300g silken tofu (water drained)

3 heaped tablespoons nutritional yeast flakes

1 tablespoon onion flakes

2 heaped tablespoons cornflour or thickening agent

1/4 - 1/2 teaspoon kala namak (black salt) * see note, or Himalayan salt to taste

1/4 teaspoon turmeric powder

3/4 of a massel cube (vegetable or chicken like stock cube)

1/4 + 1/8 cup of coconut cream

110g or 1 cup shallots finely sliced

425 g asparagus cuts


NOTE: Kala namak, volcanic rock salt also called (Black salt) is a light shade of pink with a strong egg like flavour. Add a little at a time as it strong tasting of salt




METHOD

* In a high powered blender add cashews, asparagus water, silken tofu, yeast flakes, onion flakes, cornflour, salt, turmeric, stock cube and coconut cream blend until silky smooth.

* Place asparagus cuts into a large bowl, keep some aside for the garnish.
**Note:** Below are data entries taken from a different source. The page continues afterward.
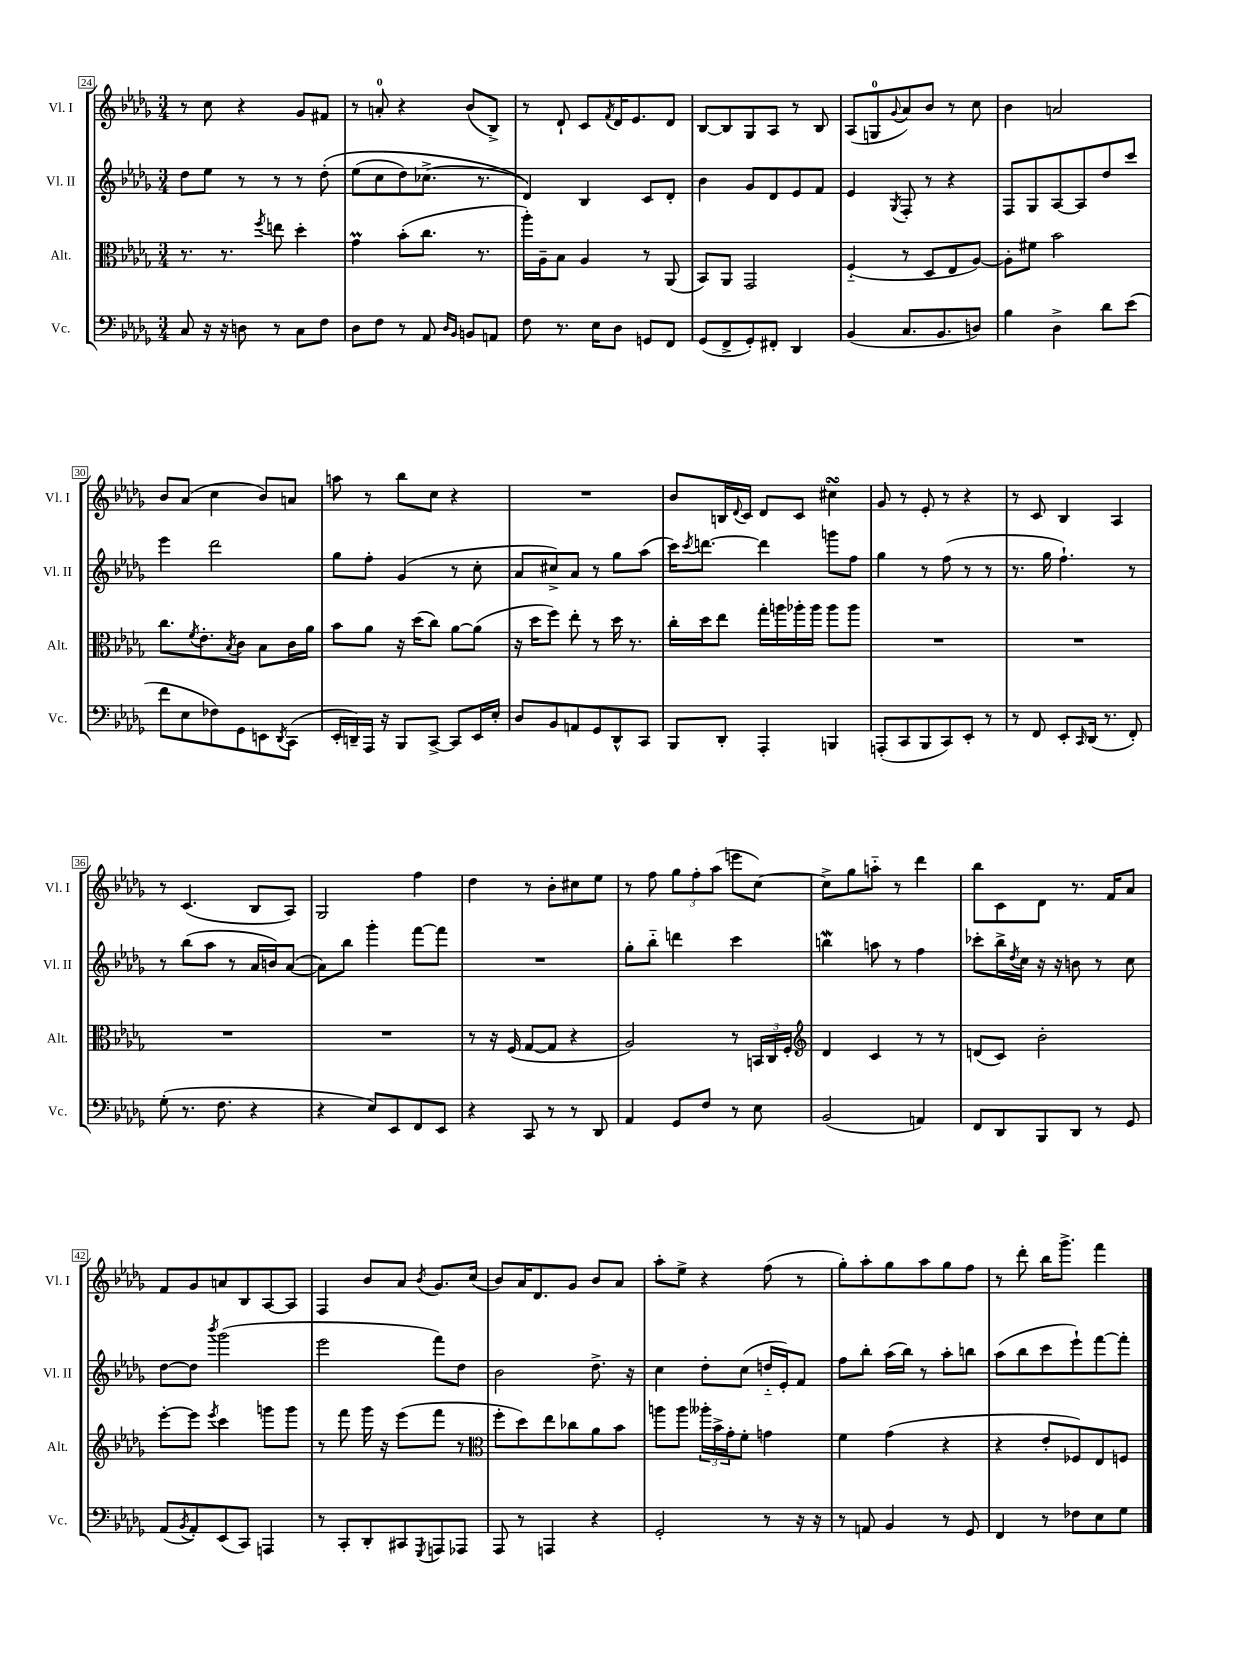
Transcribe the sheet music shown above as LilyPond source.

<<
\new StaffGroup <<
\new Staff = "s0" \with { instrumentName = "Vl. I" shortInstrumentName = "Vl. I" } {
    \clef treble \key des \major \numericTimeSignature \time 3/4
    r8 c''8 r4 ges'8 fis'8 |
    r8 a'8-0-. r4 bes'8( bes8->) |
    r8 des'8-! c'8 \acciaccatura { f'8 } des'16 ees'8. des'8 |
    bes8~ bes8 ges8 aes8 r8 bes8 |
    aes8( g8-0 \appoggiatura { ges'8 } aes'8) bes'8 r8 c''8 |
    bes'4 a'2 |
    bes'8 aes'8( c''4 bes'8) a'8 |
    a''8 r8 bes''8 c''8 r4 |
    R2. |
    bes'8 b16 \appoggiatura { des'8 } c'16 des'8 c'8 cis''4\turn |
    ges'8 r8 ees'8-. r8 r4 |
    r8 c'8 bes4 aes4 |
    r8 c'4.( bes8 aes8) |
    ges2 f''4 |
    des''4 r8 bes'8-. cis''8 ees''8 |
    r8 f''8 \tuplet 3/2 { ges''8 f''8-. aes''8( } e'''8 c''8~) |
    c''8-> ges''8 a''8-_ r8 des'''4 |
    bes''8 c'8 des'8 r8. f'16 aes'8 |
    f'8 ges'8 a'8 bes8 aes8~ aes8 |
    f4 bes'8 aes'8 \acciaccatura { bes'8 } ges'8. c''16( |
    bes'8) aes'16 des'8. ges'8 bes'8 aes'8 |
    aes''8-. ees''8-> r4 f''8( r8 |
    ges''8-.) aes''8-. ges''8 aes''8 ges''8 f''8 |
    r8 des'''8-. bes''16 ges'''8.-> f'''4 \bar "|." |
}
\new Staff = "s1" \with { instrumentName = "Vl. II" shortInstrumentName = "Vl. II" } {
    \clef treble \key des \major \numericTimeSignature \time 3/4
    des''8 ees''8 r8 r8 r8 des''8-.\( |
    ees''8( c''8 des''8) ces''8.->( r8. |
    des'4)\) bes4 c'8 des'8-. |
    bes'4 ges'8 des'8 ees'8 f'8 |
    ees'4 \acciaccatura { ges8 } f8-. r8 r4 |
    f8 ges8 aes8~ aes8 des''8 c'''8 |
    ees'''4 des'''2 |
    ges''8 f''8-. ges'4( r8 c''8-. |
    aes'8 cis''8->) aes'8 r8 ges''8 aes''8( |
    c'''16) \acciaccatura { c'''8 } d'''8.~ d'''4 g'''8 f''8 |
    ges''4 r8 f''8( r8 r8 |
    r8. ges''16 f''4.-!) r8 |
    r8 bes''8( aes''8 r8 aes'16 b'16) aes'8~( |
    aes'8) bes''8 ges'''4-. f'''8~ f'''8 |
    R2. |
    ges''8-. bes''8-_ d'''4 c'''4 |
    b''4\mordent a''8 r8 f''4 |
    ces'''8-. bes''16-> \acciaccatura { des''8 } c''16 r16 r16 b'8 r8 c''8 |
    des''8~ des''8 \acciaccatura { bes'''8 } ges'''2( |
    ees'''2 f'''8) des''8 |
    bes'2 des''8.-> r16 |
    c''4 des''8-. c''8( d''16-_ ees'16-.) f'8 |
    f''8 bes''8-. aes''16( bes''16) r8 aes''8-. b''8 |
    aes''8( bes''8 c'''8 ees'''8-!) f'''8~ f'''8-. \bar "|." |
}
\new Staff = "s2" \with { instrumentName = "Alt." shortInstrumentName = "Alt." } {
    \clef alto \key des \major \numericTimeSignature \time 3/4
    r8. r8. \acciaccatura { f''8 } e''8 des''4-. |
    ges'4\prall bes'8-.( c''8. r8. |
    aes''16-.) aes16-- bes8 aes4 r8 aes,8( |
    bes,8) aes,8 ges,2 |
    f4-_( r8 des8 ees8 aes8~) |
    aes8-. fis'8 bes'2 |
    c''8. \acciaccatura { f'8 } ees'8.-. \acciaccatura { bes8 } c'8 bes8 c'16 aes'16 |
    bes'8 aes'8 r16 des''16( c''8) aes'8~ aes'8( |
    r16 des''16 f''8) ees''8-. r8 des''16 r8. |
    c''16-. des''16 ees''8 ges''16-. a''16 aes''16-. aes''16 aes''8 aes''8 |
    R2. |
    R2. |
    R2. |
    R2. |
    r8 r16 f16( ges8~ ges8 r4 |
    aes2) r8 \tuplet 3/2 { b,16 c16 f16-. } |
    \clef treble des'4 c'4 r8 r8 |
    d'8( c'8) bes'2-. |
    ees'''8~-. ees'''8 \acciaccatura { ees'''8 } c'''4 g'''8 g'''8 |
    r8 f'''8 ges'''16 r16 ees'''8( f'''8 r8 |
    \clef alto f''8-. des''8) ees''8 ces''8 aes'8 bes'8 |
    a''8 a''8 \tuplet 3/2 { aeses''16-. bes'16-> ges'16-. } f'8-. g'4 |
    f'4 ges'4( r4 |
    r4 ees'8-. fes8) ees8 f8 \bar "|." |
}
\new Staff = "s3" \with { instrumentName = "Vc." shortInstrumentName = "Vc." } {
    \clef bass \key des \major \numericTimeSignature \time 3/4
    c8 r16 r16 d8 r8 c8 f8 |
    des8 f8 r8 aes,8 \grace { des16 bes,16 } b,8 a,8 |
    f8 r8. ees16 des8 g,8 f,8 |
    ges,8( f,8-> ges,8-.) fis,8-. des,4 |
    bes,4( c8. bes,8. d8) |
    bes4 des4-> des'8 ees'8( |
    f'8 ees8 fes8) ges,8 e,8 \acciaccatura { des,8 } c,8( |
    ees,16-. d,16--) aes,,16 r16 bes,,8 c,8~-> c,8 ees,16 ees16-. |
    des8 bes,8 a,8 ges,8 des,8-^ c,8 |
    bes,,8 des,8-. aes,,4-. b,,4 |
    a,,8-.( c,8 bes,,8 c,8) ees,8-. r8 |
    r8 f,8 ees,8-. \grace { c,16 } des,16( r8. f,8-.) |
    ges8-.( r8. f8. r4 |
    r4 ees8) ees,8 f,8 ees,8 |
    r4 c,8 r8 r8 des,8 |
    aes,4 ges,8 f8 r8 ees8 |
    bes,2( a,4) |
    f,8 des,8 bes,,8 des,8 r8 ges,8 |
    aes,8( \acciaccatura { bes,8 } aes,8-.) ees,8( c,8) a,,4 |
    r8 c,8-. des,8-. cis,8 \acciaccatura { ges,,8 } a,,8 aes,,8 |
    aes,,8 r8 a,,4 r4 |
    ges,2-. r8 r16 r16 |
    r8 a,8 bes,4 r8 ges,8 |
    f,4 r8 fes8 ees8 ges8 \bar "|." |
}
>>
>>
\layout { \context { \Score currentBarNumber = #24 \override BarNumber.stencil = #(make-stencil-boxer 0.1 0.3 ly:text-interface::print) } }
Pour over blended mixture and fold through gently to prevent asparagus breaking up.

*Take finely sliced shallots and arrange on the base of pre baked crust.

* Pour filling into pre baked quiche crust.

*Arrange asparagus cuts on top of filling.

* Return quiche to oven and continue baking at 180 degrees celsius.

*Check half way through cooking, turn pan around if needed for even cooking.

*After 45 minutes test doneness with a toothpick or skewer.

*Remove from oven when done.

*Set aside and let quiche rest for at least 25 minutes before moving to a serving plate.

*When serving slice with a sharp knife.